Kinsey's findings on female sexuality were even more influential. Women had hitherto been bombarded with the messages of submission encapsulated in the title of Dr Marie Robinson's The Power of Surrender, a genteel sex-guide which sold over a million copies. But Kinsey's research has broadened our sexual repertoire. To take one example, franker sexual discussion since the 1950s has contributed to the increasing substitution of oral for penetrative sex. It is experienced by a rising number of young people who have not already had vaginal intercourse. Among older people, oral- genital contact largely followed experiences of penetrative sex.

Over three-quarters of men and women aged 18-24 in the late 1980s reported non-penetrative sex in the last year to Britain's Wellcome survey. But older generations who might have been expected to have used non-penetrative sex to avoid pregnancy reported a much lower incidence of it when young.
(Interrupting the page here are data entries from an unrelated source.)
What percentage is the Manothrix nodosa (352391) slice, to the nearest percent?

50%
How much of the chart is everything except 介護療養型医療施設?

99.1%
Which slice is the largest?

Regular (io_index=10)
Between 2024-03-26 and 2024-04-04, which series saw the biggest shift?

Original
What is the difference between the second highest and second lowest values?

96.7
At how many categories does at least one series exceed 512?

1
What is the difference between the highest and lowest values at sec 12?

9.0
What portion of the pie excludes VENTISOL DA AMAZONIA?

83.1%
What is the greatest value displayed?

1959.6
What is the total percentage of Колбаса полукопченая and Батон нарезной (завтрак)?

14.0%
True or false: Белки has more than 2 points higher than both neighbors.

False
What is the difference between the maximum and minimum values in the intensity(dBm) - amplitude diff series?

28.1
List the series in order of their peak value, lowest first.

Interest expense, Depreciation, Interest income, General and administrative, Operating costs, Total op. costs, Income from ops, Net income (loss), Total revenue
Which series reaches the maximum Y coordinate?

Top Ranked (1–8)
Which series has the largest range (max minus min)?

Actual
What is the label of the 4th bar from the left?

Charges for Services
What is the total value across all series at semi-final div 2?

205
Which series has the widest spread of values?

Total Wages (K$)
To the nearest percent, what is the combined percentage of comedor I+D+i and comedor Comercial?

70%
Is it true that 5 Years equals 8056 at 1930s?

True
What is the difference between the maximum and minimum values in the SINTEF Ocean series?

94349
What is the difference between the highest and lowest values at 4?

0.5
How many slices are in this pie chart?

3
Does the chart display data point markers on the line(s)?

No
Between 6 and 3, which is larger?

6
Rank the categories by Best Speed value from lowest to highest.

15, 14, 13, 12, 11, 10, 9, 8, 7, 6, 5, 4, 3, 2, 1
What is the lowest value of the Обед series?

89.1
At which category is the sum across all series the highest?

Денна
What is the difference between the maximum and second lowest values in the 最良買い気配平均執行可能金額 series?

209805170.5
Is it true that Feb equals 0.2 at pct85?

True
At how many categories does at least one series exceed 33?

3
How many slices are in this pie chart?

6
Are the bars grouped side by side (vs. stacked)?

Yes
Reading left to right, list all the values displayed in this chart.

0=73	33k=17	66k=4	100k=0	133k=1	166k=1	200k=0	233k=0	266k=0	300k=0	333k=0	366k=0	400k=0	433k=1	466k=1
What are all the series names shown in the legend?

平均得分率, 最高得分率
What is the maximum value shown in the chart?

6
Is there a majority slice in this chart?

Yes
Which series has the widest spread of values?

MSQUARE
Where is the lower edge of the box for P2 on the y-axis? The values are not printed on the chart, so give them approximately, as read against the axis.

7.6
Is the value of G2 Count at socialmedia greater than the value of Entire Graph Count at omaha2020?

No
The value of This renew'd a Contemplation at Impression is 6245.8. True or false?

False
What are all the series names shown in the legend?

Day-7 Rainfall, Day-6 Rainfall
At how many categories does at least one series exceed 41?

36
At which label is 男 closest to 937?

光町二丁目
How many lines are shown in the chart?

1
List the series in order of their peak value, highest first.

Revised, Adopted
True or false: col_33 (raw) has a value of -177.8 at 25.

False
Kinsey's most effective opponent was the critic Lionel Trilling, who complained that the reports were an attempt by statistical science to reassure people that solitude was imaginary and physical contact more than a consolation. Another apt objection is that much of Kinsey's research was conducted in war-time, when people under the threat of death grow untypically amorous. His factual data particularly damaged Freudian and Kleinian theory, and its analysts. They responded with virulent attacks.

The publicity surrounding Kinsey's reports was huge. Guy Burgess, who imported one of the first copies to Britain in 1948, was so frightened of it being stolen that he hid it where he thought no-one else would look - in the Foreign Secretary's in-tray. The Home Office, felt so threatened that in 1953 it considered prosecuting Sexual Behaviour in the Human Female for obscenity. "The worst passage" was identified as a statement that venereal diseases were curable by antibiotics. "Fear of disease is perhaps the most potent factor in restraining young people from promiscuous immorality," minuted an expert. It was this bogus morality - enforced by guilt, ignorance, bans and scapegoats - that Kinsey helped to break.